## ASSIGNED TASK
Each record below should be output verbatim, without pictures.

(Beginning of EXERCISE MATERIAL)

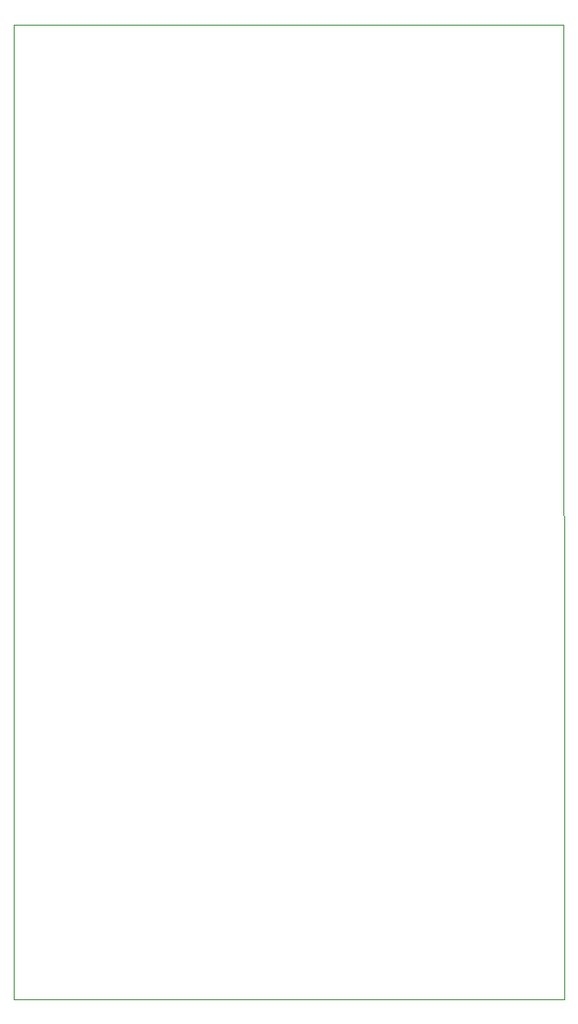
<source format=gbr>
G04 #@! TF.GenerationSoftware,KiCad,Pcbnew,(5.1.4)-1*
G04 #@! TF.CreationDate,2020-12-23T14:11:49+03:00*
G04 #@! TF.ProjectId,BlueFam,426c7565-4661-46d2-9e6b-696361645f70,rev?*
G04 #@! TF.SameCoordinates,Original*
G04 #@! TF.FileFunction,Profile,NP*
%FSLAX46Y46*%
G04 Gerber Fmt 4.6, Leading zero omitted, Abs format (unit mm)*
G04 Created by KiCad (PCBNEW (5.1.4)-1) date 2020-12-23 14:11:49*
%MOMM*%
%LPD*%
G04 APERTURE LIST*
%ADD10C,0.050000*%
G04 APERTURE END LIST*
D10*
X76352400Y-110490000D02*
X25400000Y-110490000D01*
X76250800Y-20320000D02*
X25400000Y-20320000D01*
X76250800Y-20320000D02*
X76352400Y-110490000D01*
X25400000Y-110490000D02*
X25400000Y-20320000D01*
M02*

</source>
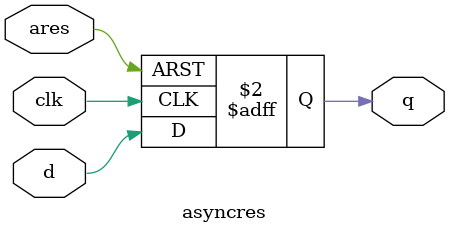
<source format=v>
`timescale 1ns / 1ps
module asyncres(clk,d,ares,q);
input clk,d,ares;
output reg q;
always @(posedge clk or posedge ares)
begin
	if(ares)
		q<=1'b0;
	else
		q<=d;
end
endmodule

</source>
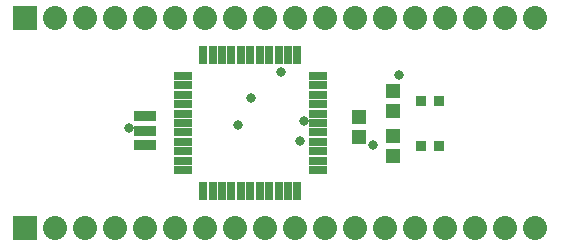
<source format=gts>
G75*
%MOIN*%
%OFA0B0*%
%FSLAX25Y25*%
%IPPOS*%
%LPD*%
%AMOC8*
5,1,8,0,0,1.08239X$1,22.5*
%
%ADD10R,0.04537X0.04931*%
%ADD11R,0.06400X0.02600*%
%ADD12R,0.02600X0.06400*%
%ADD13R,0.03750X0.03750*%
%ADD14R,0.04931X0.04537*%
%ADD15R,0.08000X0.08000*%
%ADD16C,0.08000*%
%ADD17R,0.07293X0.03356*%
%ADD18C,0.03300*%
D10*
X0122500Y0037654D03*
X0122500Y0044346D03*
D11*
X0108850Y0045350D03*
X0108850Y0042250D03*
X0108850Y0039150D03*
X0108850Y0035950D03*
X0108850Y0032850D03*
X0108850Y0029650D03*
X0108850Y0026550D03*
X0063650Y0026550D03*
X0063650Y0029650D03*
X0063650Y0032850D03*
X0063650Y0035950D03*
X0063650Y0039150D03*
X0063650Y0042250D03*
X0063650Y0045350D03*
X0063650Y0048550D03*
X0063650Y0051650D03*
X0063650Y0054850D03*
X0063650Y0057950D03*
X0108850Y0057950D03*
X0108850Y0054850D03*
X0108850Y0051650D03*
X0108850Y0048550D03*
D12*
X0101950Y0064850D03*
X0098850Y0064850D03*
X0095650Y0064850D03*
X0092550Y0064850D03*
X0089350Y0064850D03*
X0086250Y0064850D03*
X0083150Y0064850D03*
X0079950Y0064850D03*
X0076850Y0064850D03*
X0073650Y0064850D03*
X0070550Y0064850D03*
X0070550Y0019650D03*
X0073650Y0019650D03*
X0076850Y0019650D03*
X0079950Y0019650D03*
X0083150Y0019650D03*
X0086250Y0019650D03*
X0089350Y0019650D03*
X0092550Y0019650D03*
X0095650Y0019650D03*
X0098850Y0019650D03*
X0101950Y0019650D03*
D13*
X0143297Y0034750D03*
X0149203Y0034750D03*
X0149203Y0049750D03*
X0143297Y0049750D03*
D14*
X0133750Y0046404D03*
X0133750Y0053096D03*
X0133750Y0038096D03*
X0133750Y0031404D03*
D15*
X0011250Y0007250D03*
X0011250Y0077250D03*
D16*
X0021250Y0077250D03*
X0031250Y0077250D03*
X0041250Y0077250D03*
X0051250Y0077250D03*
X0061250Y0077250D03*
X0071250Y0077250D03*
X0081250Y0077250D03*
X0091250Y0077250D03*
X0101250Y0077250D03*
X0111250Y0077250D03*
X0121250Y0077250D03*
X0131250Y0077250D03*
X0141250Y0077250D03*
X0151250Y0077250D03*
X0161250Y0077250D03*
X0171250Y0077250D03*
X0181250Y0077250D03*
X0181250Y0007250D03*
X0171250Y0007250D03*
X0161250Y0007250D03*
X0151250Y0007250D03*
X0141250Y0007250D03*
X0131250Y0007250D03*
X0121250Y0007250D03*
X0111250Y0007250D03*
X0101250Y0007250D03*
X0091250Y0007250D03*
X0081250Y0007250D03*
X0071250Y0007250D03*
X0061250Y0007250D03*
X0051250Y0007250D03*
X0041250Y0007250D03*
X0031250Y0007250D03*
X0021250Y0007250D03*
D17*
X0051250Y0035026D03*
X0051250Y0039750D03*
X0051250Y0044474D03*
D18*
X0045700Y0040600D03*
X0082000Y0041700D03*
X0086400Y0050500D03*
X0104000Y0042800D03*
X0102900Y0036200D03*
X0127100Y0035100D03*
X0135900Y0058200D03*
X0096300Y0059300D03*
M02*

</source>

(End of EXERCISE MATERIAL)

## PROBLEM SOLUTION
<source format=gbr>
G04 #@! TF.GenerationSoftware,KiCad,Pcbnew,(5.1.4)-1*
G04 #@! TF.CreationDate,2020-12-23T14:11:49+03:00*
G04 #@! TF.ProjectId,BlueFam,426c7565-4661-46d2-9e6b-696361645f70,rev?*
G04 #@! TF.SameCoordinates,Original*
G04 #@! TF.FileFunction,Profile,NP*
%FSLAX46Y46*%
G04 Gerber Fmt 4.6, Leading zero omitted, Abs format (unit mm)*
G04 Created by KiCad (PCBNEW (5.1.4)-1) date 2020-12-23 14:11:49*
%MOMM*%
%LPD*%
G04 APERTURE LIST*
%ADD10C,0.050000*%
G04 APERTURE END LIST*
D10*
X76352400Y-110490000D02*
X25400000Y-110490000D01*
X76250800Y-20320000D02*
X25400000Y-20320000D01*
X76250800Y-20320000D02*
X76352400Y-110490000D01*
X25400000Y-110490000D02*
X25400000Y-20320000D01*
M02*

</source>
<source format=v>
`timescale 1ns / 1ps
module asyncres(clk,d,ares,q);
input clk,d,ares;
output reg q;
always @(posedge clk or posedge ares)
begin
	if(ares)
		q<=1'b0;
	else
		q<=d;
end
endmodule

</source>
<source format=gts>
G75*
%MOIN*%
%OFA0B0*%
%FSLAX25Y25*%
%IPPOS*%
%LPD*%
%AMOC8*
5,1,8,0,0,1.08239X$1,22.5*
%
%ADD10R,0.04537X0.04931*%
%ADD11R,0.06400X0.02600*%
%ADD12R,0.02600X0.06400*%
%ADD13R,0.03750X0.03750*%
%ADD14R,0.04931X0.04537*%
%ADD15R,0.08000X0.08000*%
%ADD16C,0.08000*%
%ADD17R,0.07293X0.03356*%
%ADD18C,0.03300*%
D10*
X0122500Y0037654D03*
X0122500Y0044346D03*
D11*
X0108850Y0045350D03*
X0108850Y0042250D03*
X0108850Y0039150D03*
X0108850Y0035950D03*
X0108850Y0032850D03*
X0108850Y0029650D03*
X0108850Y0026550D03*
X0063650Y0026550D03*
X0063650Y0029650D03*
X0063650Y0032850D03*
X0063650Y0035950D03*
X0063650Y0039150D03*
X0063650Y0042250D03*
X0063650Y0045350D03*
X0063650Y0048550D03*
X0063650Y0051650D03*
X0063650Y0054850D03*
X0063650Y0057950D03*
X0108850Y0057950D03*
X0108850Y0054850D03*
X0108850Y0051650D03*
X0108850Y0048550D03*
D12*
X0101950Y0064850D03*
X0098850Y0064850D03*
X0095650Y0064850D03*
X0092550Y0064850D03*
X0089350Y0064850D03*
X0086250Y0064850D03*
X0083150Y0064850D03*
X0079950Y0064850D03*
X0076850Y0064850D03*
X0073650Y0064850D03*
X0070550Y0064850D03*
X0070550Y0019650D03*
X0073650Y0019650D03*
X0076850Y0019650D03*
X0079950Y0019650D03*
X0083150Y0019650D03*
X0086250Y0019650D03*
X0089350Y0019650D03*
X0092550Y0019650D03*
X0095650Y0019650D03*
X0098850Y0019650D03*
X0101950Y0019650D03*
D13*
X0143297Y0034750D03*
X0149203Y0034750D03*
X0149203Y0049750D03*
X0143297Y0049750D03*
D14*
X0133750Y0046404D03*
X0133750Y0053096D03*
X0133750Y0038096D03*
X0133750Y0031404D03*
D15*
X0011250Y0007250D03*
X0011250Y0077250D03*
D16*
X0021250Y0077250D03*
X0031250Y0077250D03*
X0041250Y0077250D03*
X0051250Y0077250D03*
X0061250Y0077250D03*
X0071250Y0077250D03*
X0081250Y0077250D03*
X0091250Y0077250D03*
X0101250Y0077250D03*
X0111250Y0077250D03*
X0121250Y0077250D03*
X0131250Y0077250D03*
X0141250Y0077250D03*
X0151250Y0077250D03*
X0161250Y0077250D03*
X0171250Y0077250D03*
X0181250Y0077250D03*
X0181250Y0007250D03*
X0171250Y0007250D03*
X0161250Y0007250D03*
X0151250Y0007250D03*
X0141250Y0007250D03*
X0131250Y0007250D03*
X0121250Y0007250D03*
X0111250Y0007250D03*
X0101250Y0007250D03*
X0091250Y0007250D03*
X0081250Y0007250D03*
X0071250Y0007250D03*
X0061250Y0007250D03*
X0051250Y0007250D03*
X0041250Y0007250D03*
X0031250Y0007250D03*
X0021250Y0007250D03*
D17*
X0051250Y0035026D03*
X0051250Y0039750D03*
X0051250Y0044474D03*
D18*
X0045700Y0040600D03*
X0082000Y0041700D03*
X0086400Y0050500D03*
X0104000Y0042800D03*
X0102900Y0036200D03*
X0127100Y0035100D03*
X0135900Y0058200D03*
X0096300Y0059300D03*
M02*

</source>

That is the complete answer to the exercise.